Advice on screening your children’s screen time:
Set limits to what kind of programming your children can watch. Avoid shows that show aggressive behavior or topics that are not age appropriate. Look for shows with a prosocial message that focuses on themes like loyalty, friendship, family, and appropriate conflict resolution. Sites like http://www.commonsensemedia.org/ are helpful for parents who want to evaluate music, movies, video games, books, apps, and TV shows.
It is important to make sure even prosocial shows are age appropriate. Just because a TV program shows appropriate conflict resolution does not mean that your child is ready to process what is going on. For example many shows start with a conflict that is then only appropriately resolved at the end of the show. Many young children might not have the attention span to watch until the end of the show or to make the connection with the resolution at the end.
Watch TV with your child and ask questions.

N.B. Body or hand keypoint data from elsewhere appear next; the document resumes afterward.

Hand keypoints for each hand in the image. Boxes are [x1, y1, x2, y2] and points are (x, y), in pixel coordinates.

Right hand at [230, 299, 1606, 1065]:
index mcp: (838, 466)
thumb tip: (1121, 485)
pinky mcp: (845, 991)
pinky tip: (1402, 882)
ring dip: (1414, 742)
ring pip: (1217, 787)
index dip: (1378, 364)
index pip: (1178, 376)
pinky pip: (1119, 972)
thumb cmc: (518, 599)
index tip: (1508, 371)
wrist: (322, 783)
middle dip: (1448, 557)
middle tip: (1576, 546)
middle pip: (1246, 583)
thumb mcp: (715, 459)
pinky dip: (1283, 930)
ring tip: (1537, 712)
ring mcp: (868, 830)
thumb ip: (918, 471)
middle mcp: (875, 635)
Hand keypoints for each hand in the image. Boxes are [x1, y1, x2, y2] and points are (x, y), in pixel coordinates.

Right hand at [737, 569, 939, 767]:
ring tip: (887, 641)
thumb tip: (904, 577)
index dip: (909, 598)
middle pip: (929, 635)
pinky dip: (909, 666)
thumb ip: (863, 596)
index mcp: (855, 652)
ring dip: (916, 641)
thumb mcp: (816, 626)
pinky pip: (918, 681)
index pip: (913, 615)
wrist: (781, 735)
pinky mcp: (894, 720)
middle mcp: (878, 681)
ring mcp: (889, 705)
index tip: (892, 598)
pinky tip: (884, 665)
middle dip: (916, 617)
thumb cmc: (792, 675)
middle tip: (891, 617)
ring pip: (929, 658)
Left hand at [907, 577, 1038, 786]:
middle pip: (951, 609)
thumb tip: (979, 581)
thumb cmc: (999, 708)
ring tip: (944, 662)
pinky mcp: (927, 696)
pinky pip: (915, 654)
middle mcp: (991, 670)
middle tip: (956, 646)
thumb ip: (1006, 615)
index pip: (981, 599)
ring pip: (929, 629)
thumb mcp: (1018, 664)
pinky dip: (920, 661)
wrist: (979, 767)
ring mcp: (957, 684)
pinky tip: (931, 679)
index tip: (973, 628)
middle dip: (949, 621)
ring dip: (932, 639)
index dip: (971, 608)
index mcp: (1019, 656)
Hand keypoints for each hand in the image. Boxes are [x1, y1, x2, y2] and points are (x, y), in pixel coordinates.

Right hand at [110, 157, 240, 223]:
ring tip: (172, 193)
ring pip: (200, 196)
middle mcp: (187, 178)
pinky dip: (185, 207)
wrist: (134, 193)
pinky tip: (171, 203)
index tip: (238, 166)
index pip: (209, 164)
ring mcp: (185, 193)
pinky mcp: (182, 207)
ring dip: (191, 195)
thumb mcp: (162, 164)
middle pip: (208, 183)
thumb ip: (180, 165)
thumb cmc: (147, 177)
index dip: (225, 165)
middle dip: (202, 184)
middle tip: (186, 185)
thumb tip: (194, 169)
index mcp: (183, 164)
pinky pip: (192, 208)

If there is a conflict, ask your child about how to appropriately resolve it and talk about some of the consequences to the choices the characters are making. This is a good way to make sure your child is coming away with the appropriate message.
Even if your children aren’t actively watching TV, they are still paying attention. Be careful to only watch more adult programming when your children are not at home or are in bed asleep.
Track what your children watch with a media diary. It will give you a more accurate picture of how much your children are watching and what they are being exposed to. Some video streaming services make this easier by tracking the history for you.
Put your money where your mouth is. Support organizations that produce kid-friendly content. And if your TV station airs inappropriate ads during cartoons, make sure to speak up.